You can use the PdfContentStreamEditor
class from this answer to edit the page content streams as desired by customizing and calling it like this:
PDDocument document = ...;
for (PDPage page : document.getDocumentCatalog().getPages()) {
PdfContentStreamEditor markEditor = new PdfContentStreamEditor(document, page) {
int markedContentDepth = 0;
@Override
public void beginMarkedContentSequence(COSName tag, COSDictionary properties) {
if (inArtifact) {
System.err.println("Structural error in content stream: Path not properly closed by path painting instruction.");
}
markedContentDepth++;
super.beginMarkedContentSequence(tag, properties);
}
@Override
public void endMarkedContentSequence() {
markedContentDepth--;
super.endMarkedContentSequence();
}
boolean inArtifact = false;
@Override
protected void write(ContentStreamWriter contentStreamWriter, Operator operator, List<COSBase> operands) throws IOException {
String operatorString = operator.getName();
boolean unmarked = markedContentDepth == 0;
boolean inArtifactBefore = inArtifact;
if (unmarked && (!inArtifactBefore) && PATH_CONSTRUCTION.contains(operatorString)) {
super.write(contentStreamWriter, Operator.getOperator("BMC"), Collections.singletonList(COSName.ARTIFACT));
inArtifact = true;
}
super.write(contentStreamWriter, operator, operands);
if (unmarked && inArtifactBefore && PATH_PAINTING.contains(operatorString)) {
super.write(contentStreamWriter, Operator.getOperator("EMC"), Collections.emptyList());
inArtifact = false;
}
}
final List<String> PATH_CONSTRUCTION = Arrays.asList("m", "l", "c", "v", "y", "h", "re");
final List<String> PATH_PAINTING = Arrays.asList("s", "S", "f", "F", "f*", "B", "B*", "b", "b*", "n");
};
markEditor.processPage(page);
}
document.save(...);
(EditMarkedContent test testMarkUnmarkedPathsAsArtifactsTradeSimple1
)
The beginMarkedContentSequence
and endMarkedContentSequence
overrides track the current marked content nesting depth, in particular whether or not the current content is marked at all.

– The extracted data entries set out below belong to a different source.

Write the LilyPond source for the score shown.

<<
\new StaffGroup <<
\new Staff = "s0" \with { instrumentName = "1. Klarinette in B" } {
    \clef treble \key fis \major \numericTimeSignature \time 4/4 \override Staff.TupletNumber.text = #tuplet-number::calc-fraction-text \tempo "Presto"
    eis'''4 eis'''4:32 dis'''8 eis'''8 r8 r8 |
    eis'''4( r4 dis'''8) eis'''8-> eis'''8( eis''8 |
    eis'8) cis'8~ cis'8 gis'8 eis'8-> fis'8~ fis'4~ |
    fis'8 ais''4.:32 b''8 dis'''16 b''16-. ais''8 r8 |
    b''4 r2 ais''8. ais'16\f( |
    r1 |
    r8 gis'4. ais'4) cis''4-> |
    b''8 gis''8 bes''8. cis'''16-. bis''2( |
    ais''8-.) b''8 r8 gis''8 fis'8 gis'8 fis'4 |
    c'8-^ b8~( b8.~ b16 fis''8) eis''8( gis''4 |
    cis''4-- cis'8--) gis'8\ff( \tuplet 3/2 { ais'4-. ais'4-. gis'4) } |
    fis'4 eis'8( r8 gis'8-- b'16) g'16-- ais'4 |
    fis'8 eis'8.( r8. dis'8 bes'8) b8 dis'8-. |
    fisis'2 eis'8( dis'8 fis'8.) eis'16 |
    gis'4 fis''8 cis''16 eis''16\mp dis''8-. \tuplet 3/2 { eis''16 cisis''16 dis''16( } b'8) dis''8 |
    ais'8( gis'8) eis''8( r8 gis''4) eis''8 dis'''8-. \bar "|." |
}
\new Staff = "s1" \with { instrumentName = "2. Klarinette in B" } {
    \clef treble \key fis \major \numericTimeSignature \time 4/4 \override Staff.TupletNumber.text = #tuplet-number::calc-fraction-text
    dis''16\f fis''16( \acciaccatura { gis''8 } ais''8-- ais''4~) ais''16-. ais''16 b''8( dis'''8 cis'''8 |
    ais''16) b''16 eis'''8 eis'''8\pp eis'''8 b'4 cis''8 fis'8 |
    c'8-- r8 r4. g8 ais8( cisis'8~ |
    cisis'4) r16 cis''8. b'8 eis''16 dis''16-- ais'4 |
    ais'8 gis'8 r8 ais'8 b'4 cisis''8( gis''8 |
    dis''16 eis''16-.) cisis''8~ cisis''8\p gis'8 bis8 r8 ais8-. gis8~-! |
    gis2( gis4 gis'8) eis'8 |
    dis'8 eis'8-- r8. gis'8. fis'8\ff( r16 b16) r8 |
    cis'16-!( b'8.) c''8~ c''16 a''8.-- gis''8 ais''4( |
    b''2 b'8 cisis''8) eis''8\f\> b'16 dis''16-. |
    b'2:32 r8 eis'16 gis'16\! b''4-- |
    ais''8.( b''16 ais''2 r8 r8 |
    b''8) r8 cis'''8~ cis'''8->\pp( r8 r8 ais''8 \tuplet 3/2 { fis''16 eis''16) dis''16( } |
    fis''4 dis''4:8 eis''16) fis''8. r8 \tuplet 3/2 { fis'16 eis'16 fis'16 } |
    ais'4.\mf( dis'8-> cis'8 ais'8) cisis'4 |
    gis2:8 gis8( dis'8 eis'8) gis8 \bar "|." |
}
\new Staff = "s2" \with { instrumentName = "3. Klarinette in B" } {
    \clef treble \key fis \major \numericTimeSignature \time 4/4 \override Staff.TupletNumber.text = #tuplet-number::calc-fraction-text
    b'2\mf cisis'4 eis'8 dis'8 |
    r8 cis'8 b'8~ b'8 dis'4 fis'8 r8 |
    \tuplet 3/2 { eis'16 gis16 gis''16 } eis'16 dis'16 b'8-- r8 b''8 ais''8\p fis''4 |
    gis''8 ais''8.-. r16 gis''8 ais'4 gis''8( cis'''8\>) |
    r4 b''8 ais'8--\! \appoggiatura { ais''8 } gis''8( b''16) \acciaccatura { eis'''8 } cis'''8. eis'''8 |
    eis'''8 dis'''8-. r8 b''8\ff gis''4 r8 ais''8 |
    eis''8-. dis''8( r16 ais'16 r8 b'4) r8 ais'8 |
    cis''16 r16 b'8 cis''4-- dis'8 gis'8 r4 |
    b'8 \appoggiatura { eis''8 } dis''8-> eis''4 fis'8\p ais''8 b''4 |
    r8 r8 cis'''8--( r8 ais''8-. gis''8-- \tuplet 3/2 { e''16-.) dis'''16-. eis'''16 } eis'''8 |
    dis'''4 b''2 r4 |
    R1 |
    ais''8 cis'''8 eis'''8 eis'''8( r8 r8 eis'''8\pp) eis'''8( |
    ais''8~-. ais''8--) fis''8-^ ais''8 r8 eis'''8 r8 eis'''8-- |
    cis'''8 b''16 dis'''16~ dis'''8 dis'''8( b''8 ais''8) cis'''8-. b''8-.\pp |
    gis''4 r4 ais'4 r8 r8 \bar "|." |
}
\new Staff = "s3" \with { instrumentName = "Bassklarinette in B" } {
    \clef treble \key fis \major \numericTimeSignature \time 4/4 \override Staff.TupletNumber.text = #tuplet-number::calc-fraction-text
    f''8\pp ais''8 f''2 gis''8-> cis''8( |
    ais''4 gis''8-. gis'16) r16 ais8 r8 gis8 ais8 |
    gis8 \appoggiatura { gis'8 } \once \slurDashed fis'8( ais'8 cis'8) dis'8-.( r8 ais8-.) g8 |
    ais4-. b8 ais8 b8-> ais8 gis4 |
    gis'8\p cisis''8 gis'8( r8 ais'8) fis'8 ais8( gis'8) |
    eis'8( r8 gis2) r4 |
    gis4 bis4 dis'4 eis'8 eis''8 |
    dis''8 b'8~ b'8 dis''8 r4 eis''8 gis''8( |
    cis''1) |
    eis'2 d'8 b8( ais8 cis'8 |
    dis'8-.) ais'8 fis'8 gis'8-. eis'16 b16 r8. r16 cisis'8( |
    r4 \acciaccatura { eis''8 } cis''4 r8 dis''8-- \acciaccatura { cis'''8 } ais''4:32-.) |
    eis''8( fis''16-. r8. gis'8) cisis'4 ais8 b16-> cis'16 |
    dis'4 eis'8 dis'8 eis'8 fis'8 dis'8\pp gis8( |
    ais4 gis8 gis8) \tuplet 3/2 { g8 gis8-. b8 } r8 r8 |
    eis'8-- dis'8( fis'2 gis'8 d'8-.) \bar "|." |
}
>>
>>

For yet unmarked instructions the write
override then encloses unmarked path construction and painting instruction sequences in /Artifact BMC ... EMC
.
Beware, this code only considers content in page content streams, it does not descend into form XObjects, Patterns, etc.
Furthermore, in case of content streams with errors (e.g. with path construction without painting) this code may add additional errors (e.g. unbalanced marked content starts and ends).